### Exercise task
Reproduce every line of the data below without changing anything.

Stored data entries
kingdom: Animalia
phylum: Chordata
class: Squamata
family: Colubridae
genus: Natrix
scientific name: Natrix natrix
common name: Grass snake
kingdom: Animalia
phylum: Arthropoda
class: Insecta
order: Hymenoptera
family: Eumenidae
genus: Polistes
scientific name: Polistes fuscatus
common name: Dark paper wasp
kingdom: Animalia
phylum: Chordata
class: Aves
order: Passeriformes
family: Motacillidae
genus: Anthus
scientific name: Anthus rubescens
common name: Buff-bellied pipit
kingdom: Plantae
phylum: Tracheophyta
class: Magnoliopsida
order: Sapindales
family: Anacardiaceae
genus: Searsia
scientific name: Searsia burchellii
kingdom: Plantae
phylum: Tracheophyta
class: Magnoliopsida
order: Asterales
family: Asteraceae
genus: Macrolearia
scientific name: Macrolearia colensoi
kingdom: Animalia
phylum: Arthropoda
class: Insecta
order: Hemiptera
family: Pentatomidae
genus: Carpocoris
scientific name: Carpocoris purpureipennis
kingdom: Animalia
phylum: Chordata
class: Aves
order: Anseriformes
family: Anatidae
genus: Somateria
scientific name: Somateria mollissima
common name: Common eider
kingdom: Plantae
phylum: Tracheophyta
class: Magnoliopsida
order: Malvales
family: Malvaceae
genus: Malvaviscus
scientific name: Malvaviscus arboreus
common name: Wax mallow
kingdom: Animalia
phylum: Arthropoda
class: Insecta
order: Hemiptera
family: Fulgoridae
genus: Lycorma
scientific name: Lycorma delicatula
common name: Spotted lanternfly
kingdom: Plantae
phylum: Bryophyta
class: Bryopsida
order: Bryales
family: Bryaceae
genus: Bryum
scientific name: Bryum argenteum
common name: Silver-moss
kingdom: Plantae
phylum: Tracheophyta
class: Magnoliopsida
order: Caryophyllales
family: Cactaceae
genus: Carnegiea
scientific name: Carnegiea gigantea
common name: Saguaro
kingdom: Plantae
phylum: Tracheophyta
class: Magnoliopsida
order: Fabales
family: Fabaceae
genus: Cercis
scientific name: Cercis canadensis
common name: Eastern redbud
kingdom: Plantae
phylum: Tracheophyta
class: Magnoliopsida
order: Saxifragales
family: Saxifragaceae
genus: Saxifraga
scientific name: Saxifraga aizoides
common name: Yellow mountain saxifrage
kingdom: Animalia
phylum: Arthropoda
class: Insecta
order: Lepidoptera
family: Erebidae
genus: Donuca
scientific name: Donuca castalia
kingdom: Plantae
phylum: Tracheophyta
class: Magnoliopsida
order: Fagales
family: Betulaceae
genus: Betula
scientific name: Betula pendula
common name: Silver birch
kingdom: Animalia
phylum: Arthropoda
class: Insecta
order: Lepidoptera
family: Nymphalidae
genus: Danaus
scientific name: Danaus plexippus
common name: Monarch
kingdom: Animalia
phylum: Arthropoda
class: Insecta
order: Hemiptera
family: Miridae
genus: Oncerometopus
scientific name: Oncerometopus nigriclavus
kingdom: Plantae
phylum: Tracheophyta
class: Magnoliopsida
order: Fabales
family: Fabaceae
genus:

### The solution
kingdom: Animalia
phylum: Chordata
class: Squamata
family: Colubridae
genus: Natrix
scientific name: Natrix natrix
common name: Grass snake
kingdom: Animalia
phylum: Arthropoda
class: Insecta
order: Hymenoptera
family: Eumenidae
genus: Polistes
scientific name: Polistes fuscatus
common name: Dark paper wasp
kingdom: Animalia
phylum: Chordata
class: Aves
order: Passeriformes
family: Motacillidae
genus: Anthus
scientific name: Anthus rubescens
common name: Buff-bellied pipit
kingdom: Plantae
phylum: Tracheophyta
class: Magnoliopsida
order: Sapindales
family: Anacardiaceae
genus: Searsia
scientific name: Searsia burchellii
kingdom: Plantae
phylum: Tracheophyta
class: Magnoliopsida
order: Asterales
family: Asteraceae
genus: Macrolearia
scientific name: Macrolearia colensoi
kingdom: Animalia
phylum: Arthropoda
class: Insecta
order: Hemiptera
family: Pentatomidae
genus: Carpocoris
scientific name: Carpocoris purpureipennis
kingdom: Animalia
phylum: Chordata
class: Aves
order: Anseriformes
family: Anatidae
genus: Somateria
scientific name: Somateria mollissima
common name: Common eider
kingdom: Plantae
phylum: Tracheophyta
class: Magnoliopsida
order: Malvales
family: Malvaceae
genus: Malvaviscus
scientific name: Malvaviscus arboreus
common name: Wax mallow
kingdom: Animalia
phylum: Arthropoda
class: Insecta
order: Hemiptera
family: Fulgoridae
genus: Lycorma
scientific name: Lycorma delicatula
common name: Spotted lanternfly
kingdom: Plantae
phylum: Bryophyta
class: Bryopsida
order: Bryales
family: Bryaceae
genus: Bryum
scientific name: Bryum argenteum
common name: Silver-moss
kingdom: Plantae
phylum: Tracheophyta
class: Magnoliopsida
order: Caryophyllales
family: Cactaceae
genus: Carnegiea
scientific name: Carnegiea gigantea
common name: Saguaro
kingdom: Plantae
phylum: Tracheophyta
class: Magnoliopsida
order: Fabales
family: Fabaceae
genus: Cercis
scientific name: Cercis canadensis
common name: Eastern redbud
kingdom: Plantae
phylum: Tracheophyta
class: Magnoliopsida
order: Saxifragales
family: Saxifragaceae
genus: Saxifraga
scientific name: Saxifraga aizoides
common name: Yellow mountain saxifrage
kingdom: Animalia
phylum: Arthropoda
class: Insecta
order: Lepidoptera
family: Erebidae
genus: Donuca
scientific name: Donuca castalia
kingdom: Plantae
phylum: Tracheophyta
class: Magnoliopsida
order: Fagales
family: Betulaceae
genus: Betula
scientific name: Betula pendula
common name: Silver birch
kingdom: Animalia
phylum: Arthropoda
class: Insecta
order: Lepidoptera
family: Nymphalidae
genus: Danaus
scientific name: Danaus plexippus
common name: Monarch
kingdom: Animalia
phylum: Arthropoda
class: Insecta
order: Hemiptera
family: Miridae
genus: Oncerometopus
scientific name: Oncerometopus nigriclavus
kingdom: Plantae
phylum: Tracheophyta
class: Magnoliopsida
order: Fabales
family: Fabaceae
genus:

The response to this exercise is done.